Besonders unter den amerikanischen Touristen ist die Betroffenheit groß. „Als Mutter bricht mir das Herz“, sagt eine Frau, die mit ihren Kindern im Teenager-Alter zum Schloss gekommen ist. „Wir haben gezögert und uns Gedanken gemacht, ob es sicher ist.“ Ein Mann, der ebenfalls aus den USA angereist ist, findet es besonders perfide, dass der Täter die jungen Frauen in einen Hinterhalt gelockt hat. „Er hat sie eiskalt ausgetrickst“, sagt er. „Sie haben ihm vertraut, weil er ein Landsmann war.“

Auch bei der Bayerischen Schlösserverwaltung ist die Betroffenheit groß. Dennoch läuft der Betrieb normal weiter. Aktuell ist Hochsaison, die Führungen auf Schloss Neuschwanstein sind ausverkauft. Ein Sicherheitsunternehmen ist mit stichprobenartigen Kontrollen der Besucher beauftragt und regelt bei hohem Besucherandrang den Zugang zur Marienbrücke. Schwangaus Bürgermeister Stefan Rinke rechnet nicht damit, dass der Touristenandrang nach der Tat zurückgehen wird. Es handle sich um eine entsetzliche Einzeltat, sagt er. Die Ermittlungen am Tatort sind bereits abgeschlossen. „Für die Besucher sind keine Spuren oder Absperrmaßnahmen mehr wahrnehmbar. Die Sicherheit unserer Gäste ist voll gewährleistet“, betont der Bürgermeister.
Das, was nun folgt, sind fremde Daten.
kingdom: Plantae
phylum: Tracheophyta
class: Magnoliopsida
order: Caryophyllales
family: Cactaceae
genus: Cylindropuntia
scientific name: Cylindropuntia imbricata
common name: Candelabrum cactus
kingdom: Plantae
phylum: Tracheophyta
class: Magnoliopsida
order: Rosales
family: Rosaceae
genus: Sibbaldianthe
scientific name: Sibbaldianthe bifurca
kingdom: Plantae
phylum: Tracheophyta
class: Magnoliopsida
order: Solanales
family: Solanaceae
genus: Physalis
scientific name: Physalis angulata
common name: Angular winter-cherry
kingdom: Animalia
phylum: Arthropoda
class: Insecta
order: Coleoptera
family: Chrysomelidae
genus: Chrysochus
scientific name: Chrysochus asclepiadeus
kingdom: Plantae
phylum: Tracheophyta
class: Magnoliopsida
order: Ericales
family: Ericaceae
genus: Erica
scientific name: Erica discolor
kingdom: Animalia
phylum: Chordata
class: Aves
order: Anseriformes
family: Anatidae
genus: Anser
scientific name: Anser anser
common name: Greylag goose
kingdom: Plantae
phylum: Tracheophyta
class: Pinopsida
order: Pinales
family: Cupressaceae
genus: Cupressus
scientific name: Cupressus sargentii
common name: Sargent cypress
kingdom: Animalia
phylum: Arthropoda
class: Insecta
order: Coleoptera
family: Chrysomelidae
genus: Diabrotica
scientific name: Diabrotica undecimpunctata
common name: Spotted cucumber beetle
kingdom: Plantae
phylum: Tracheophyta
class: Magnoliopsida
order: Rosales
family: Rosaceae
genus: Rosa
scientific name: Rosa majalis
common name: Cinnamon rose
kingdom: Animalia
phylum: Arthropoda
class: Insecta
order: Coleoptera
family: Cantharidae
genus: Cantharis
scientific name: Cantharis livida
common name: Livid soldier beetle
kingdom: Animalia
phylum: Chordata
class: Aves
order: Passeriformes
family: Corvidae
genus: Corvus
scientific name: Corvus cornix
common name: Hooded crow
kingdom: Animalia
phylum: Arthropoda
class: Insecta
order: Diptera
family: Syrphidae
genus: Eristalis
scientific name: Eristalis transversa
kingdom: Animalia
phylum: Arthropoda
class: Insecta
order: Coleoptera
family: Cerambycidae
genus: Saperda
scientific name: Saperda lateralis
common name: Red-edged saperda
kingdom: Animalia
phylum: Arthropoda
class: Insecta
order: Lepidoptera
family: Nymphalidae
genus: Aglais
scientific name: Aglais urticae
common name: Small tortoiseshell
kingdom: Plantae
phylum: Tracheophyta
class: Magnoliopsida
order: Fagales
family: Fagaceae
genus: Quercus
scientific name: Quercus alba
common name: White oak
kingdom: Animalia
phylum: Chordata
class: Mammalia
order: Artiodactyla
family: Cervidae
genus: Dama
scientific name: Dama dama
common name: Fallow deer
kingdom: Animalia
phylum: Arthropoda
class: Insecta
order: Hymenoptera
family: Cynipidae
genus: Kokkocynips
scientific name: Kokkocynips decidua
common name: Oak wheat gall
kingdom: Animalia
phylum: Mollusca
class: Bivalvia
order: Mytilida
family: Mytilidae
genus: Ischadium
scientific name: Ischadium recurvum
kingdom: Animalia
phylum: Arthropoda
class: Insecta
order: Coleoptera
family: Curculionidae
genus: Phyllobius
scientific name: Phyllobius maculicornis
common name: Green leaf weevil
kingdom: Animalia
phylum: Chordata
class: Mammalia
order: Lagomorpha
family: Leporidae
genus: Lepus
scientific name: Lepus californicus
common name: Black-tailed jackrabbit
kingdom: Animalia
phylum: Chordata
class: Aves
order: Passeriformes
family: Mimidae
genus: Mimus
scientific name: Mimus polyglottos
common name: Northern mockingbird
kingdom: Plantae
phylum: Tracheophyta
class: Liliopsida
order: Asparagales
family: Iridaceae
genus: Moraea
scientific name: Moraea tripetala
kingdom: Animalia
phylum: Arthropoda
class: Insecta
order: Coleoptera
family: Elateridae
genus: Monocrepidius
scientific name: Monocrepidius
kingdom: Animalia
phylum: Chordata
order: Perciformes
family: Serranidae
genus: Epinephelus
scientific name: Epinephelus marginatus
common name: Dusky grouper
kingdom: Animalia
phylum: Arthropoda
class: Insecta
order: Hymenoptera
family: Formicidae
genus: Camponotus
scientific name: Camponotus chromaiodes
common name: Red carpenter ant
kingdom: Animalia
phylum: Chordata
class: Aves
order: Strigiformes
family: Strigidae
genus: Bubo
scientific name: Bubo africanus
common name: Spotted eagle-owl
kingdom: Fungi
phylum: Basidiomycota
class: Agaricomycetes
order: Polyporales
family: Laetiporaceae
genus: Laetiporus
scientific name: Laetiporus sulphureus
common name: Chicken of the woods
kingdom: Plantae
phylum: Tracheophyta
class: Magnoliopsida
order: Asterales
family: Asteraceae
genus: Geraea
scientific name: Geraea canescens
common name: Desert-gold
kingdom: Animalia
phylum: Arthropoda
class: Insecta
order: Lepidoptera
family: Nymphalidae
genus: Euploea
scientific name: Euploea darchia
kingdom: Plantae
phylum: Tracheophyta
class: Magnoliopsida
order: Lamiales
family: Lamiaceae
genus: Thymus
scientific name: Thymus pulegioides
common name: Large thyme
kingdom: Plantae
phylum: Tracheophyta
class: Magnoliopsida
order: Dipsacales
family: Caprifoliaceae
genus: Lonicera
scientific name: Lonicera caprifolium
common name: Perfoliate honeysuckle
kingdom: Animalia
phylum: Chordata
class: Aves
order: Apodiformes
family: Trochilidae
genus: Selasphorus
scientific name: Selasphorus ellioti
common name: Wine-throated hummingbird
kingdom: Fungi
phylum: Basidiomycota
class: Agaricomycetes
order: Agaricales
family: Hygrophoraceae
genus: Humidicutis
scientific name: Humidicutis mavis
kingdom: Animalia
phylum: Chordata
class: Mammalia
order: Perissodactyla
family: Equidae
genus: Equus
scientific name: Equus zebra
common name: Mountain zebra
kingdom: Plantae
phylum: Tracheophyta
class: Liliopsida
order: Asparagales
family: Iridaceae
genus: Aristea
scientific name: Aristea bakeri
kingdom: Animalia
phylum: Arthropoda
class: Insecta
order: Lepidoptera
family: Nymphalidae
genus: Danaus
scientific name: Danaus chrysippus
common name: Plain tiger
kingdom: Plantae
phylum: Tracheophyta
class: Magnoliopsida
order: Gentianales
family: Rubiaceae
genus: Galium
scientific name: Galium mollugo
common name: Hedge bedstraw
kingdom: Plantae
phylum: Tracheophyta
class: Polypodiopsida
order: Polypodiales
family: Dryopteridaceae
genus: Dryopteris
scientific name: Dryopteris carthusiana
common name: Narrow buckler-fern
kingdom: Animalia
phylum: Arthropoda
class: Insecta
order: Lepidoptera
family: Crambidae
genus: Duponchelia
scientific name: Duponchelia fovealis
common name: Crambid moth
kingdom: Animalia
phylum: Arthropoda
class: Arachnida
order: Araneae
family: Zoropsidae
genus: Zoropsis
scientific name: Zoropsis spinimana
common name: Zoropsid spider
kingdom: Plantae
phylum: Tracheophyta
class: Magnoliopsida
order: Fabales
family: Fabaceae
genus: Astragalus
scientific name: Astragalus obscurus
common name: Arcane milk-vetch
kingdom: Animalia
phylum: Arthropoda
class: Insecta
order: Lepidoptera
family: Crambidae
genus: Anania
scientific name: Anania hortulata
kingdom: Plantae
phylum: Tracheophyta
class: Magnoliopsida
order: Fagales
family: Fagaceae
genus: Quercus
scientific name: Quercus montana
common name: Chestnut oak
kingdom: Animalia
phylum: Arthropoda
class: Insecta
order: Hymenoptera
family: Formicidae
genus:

Die verletzte 22-Jährige befindet sich weiterhin im Krankenhaus. „Wann sie entlassen wird, können wir nicht sagen“, berichtet Oberstaatsanwalt Thomas Hörmann. Die Frau hat bei dem Sturz in die Schlucht Prellungen und eine Platzwunde am Kopf erlitten. Der Amerikaner befindet sich wegen Mordes und Mordversuchs in Untersuchungshaft. Auch wegen des Sexualdelikts wird gegen ihn ermittelt. Hinsichtlich letzterem müssten die Ermittlungen aber noch abgewartet werden, betont die Polizei. Die Ermittler bitten Touristen weiterhin um Fotos und Videos, um das Tatgeschehen zu rekonstruieren.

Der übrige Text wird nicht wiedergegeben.